---------- MATERIAL FOR THIS EXERCISE ----------
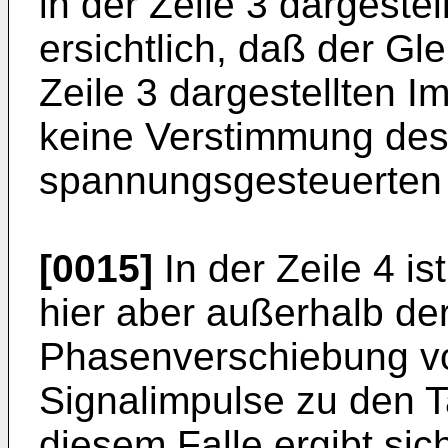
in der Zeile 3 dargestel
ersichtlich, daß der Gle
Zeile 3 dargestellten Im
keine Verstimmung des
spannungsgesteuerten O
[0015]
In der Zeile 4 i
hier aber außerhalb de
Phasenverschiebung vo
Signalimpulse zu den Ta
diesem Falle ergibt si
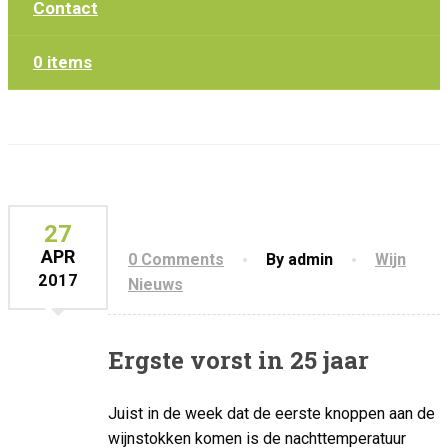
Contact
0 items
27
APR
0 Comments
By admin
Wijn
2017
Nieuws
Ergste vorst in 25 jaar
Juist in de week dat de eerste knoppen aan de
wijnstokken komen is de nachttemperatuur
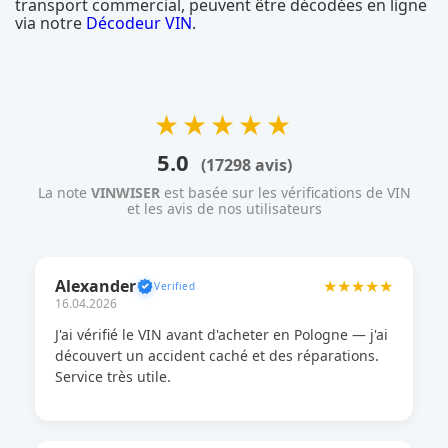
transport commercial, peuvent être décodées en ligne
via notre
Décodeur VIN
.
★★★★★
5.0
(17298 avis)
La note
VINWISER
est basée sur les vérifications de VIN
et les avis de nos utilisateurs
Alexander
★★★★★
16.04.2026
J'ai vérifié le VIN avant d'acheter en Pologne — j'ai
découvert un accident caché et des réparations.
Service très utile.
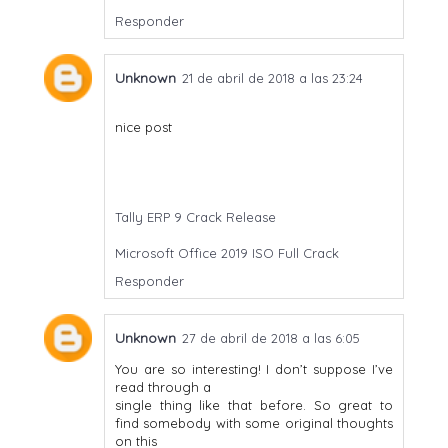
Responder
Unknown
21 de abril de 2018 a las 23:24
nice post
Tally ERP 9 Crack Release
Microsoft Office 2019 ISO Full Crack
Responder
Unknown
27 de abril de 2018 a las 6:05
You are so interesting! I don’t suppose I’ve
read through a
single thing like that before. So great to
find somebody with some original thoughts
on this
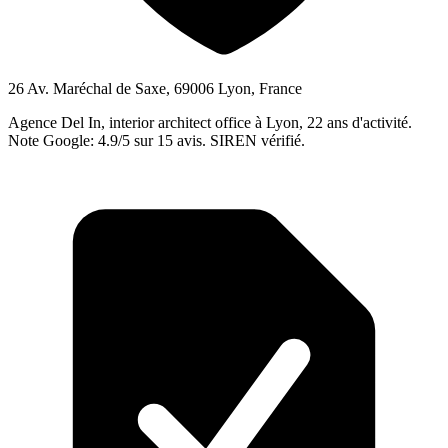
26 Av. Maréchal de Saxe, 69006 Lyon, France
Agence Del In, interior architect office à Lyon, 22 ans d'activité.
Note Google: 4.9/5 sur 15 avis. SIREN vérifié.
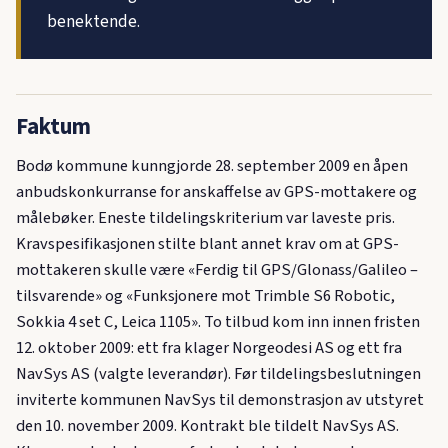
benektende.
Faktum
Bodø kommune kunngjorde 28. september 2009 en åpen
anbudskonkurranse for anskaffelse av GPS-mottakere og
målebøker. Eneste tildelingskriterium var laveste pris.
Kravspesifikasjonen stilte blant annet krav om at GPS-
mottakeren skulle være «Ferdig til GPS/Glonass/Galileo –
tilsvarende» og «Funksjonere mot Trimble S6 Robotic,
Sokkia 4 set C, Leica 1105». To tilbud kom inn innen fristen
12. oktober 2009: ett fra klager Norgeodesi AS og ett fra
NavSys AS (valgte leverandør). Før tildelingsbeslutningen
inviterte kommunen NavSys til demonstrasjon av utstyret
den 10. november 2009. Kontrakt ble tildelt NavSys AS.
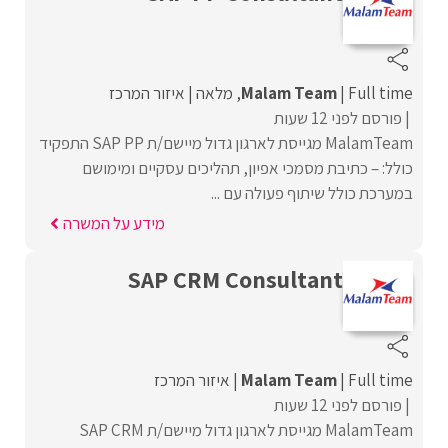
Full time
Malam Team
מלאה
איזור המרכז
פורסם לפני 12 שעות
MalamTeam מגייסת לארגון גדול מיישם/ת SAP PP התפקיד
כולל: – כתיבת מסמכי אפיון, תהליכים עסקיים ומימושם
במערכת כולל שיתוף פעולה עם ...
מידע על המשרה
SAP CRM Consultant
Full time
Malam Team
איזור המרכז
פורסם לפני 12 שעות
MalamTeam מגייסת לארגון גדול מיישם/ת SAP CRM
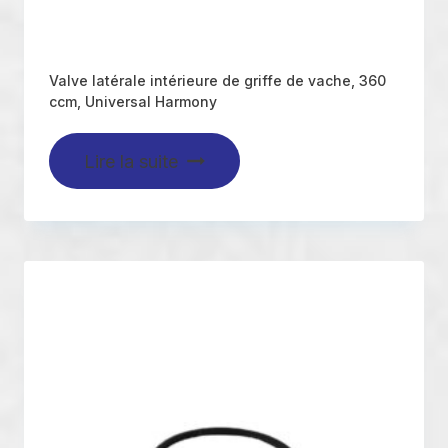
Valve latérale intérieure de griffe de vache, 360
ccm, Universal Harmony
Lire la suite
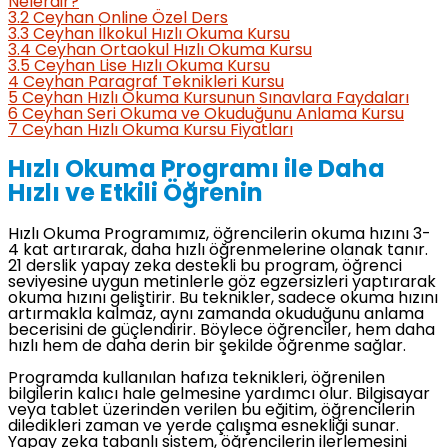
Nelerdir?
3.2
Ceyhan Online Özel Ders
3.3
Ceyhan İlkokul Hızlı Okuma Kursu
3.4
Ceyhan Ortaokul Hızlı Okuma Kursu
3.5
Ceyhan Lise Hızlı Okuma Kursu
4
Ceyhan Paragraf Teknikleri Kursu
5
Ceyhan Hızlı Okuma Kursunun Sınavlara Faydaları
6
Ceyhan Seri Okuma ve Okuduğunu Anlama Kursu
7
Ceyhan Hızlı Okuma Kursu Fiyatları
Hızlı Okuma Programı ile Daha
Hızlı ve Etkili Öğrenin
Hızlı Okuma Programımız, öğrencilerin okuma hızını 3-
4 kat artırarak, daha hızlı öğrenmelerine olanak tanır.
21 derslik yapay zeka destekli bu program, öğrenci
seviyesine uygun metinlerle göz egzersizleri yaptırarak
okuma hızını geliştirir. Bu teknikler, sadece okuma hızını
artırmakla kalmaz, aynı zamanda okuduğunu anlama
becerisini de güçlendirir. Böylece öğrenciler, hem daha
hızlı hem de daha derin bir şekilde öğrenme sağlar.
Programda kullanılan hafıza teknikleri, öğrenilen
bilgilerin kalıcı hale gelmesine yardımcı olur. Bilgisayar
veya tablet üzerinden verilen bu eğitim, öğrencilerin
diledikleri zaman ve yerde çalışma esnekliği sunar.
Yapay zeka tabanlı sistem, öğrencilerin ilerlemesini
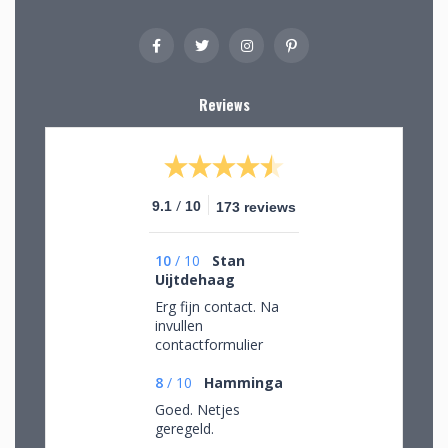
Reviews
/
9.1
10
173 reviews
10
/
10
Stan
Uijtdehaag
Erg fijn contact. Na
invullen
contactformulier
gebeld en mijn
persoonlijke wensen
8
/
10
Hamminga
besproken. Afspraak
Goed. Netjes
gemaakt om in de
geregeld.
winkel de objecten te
----------
---------- MATERIAL FOR THIS EXERCISE ----------
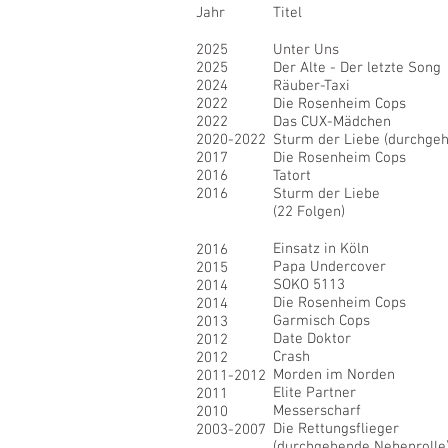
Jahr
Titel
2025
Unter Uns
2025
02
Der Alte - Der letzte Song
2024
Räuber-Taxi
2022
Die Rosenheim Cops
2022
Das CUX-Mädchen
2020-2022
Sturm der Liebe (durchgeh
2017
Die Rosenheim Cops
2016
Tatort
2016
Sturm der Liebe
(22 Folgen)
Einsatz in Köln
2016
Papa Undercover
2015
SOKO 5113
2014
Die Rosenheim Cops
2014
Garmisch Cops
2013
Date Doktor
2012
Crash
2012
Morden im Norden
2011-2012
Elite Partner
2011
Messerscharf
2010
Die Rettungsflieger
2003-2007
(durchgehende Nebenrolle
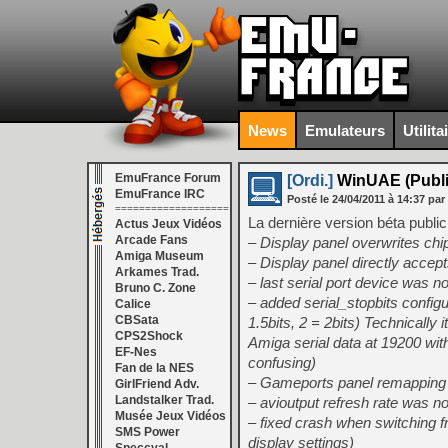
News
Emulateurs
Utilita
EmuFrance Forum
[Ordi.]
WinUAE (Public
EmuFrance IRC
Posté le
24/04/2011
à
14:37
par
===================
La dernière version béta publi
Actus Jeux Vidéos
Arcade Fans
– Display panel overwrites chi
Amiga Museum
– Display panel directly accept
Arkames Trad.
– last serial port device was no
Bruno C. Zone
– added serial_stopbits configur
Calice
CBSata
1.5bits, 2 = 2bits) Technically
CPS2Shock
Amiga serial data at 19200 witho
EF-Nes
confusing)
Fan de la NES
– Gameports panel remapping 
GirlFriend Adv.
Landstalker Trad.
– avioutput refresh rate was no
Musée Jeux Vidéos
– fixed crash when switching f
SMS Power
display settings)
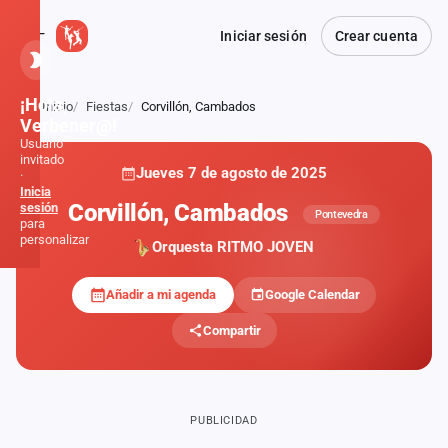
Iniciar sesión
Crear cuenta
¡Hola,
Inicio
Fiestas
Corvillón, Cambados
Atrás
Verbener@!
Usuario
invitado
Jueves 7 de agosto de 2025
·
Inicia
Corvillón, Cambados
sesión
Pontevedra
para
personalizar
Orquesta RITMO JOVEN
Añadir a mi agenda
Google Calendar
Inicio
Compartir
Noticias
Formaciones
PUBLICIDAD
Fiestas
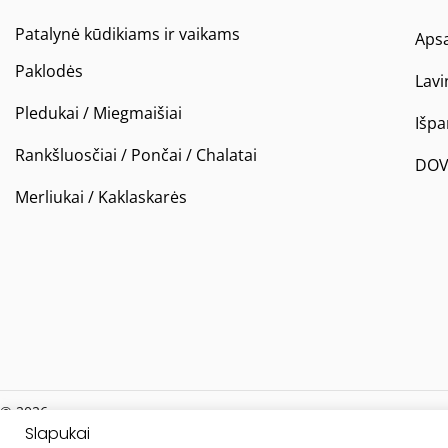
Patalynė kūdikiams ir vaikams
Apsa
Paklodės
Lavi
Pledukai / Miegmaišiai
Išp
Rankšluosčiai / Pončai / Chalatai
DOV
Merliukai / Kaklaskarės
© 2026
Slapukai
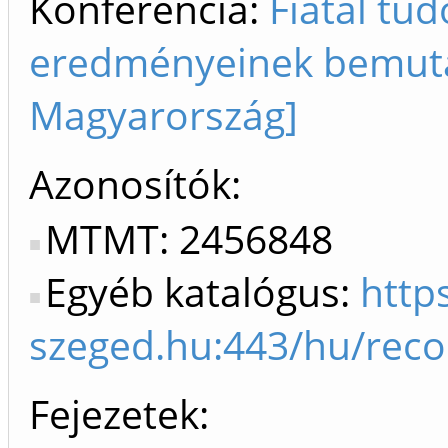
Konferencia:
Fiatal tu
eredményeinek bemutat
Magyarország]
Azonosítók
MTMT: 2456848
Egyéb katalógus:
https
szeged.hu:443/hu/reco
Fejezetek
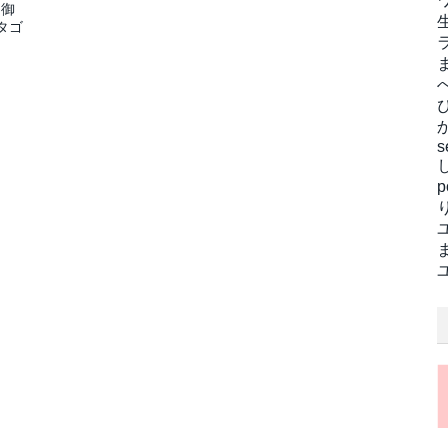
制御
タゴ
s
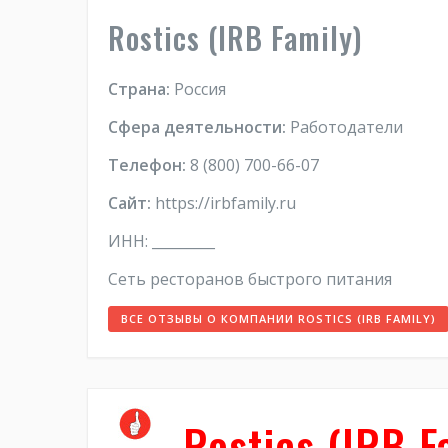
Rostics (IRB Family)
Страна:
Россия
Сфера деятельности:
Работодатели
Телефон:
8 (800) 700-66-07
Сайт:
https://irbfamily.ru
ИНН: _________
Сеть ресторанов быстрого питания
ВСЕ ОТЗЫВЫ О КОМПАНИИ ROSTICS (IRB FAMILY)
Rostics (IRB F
----------
## WORK ORDER
Please list every line in the entries above that contains the string "Amiga", matching its case exactly.

## EXERCISE RESULT
Amiga Museum
Amiga serial data at 19200 witho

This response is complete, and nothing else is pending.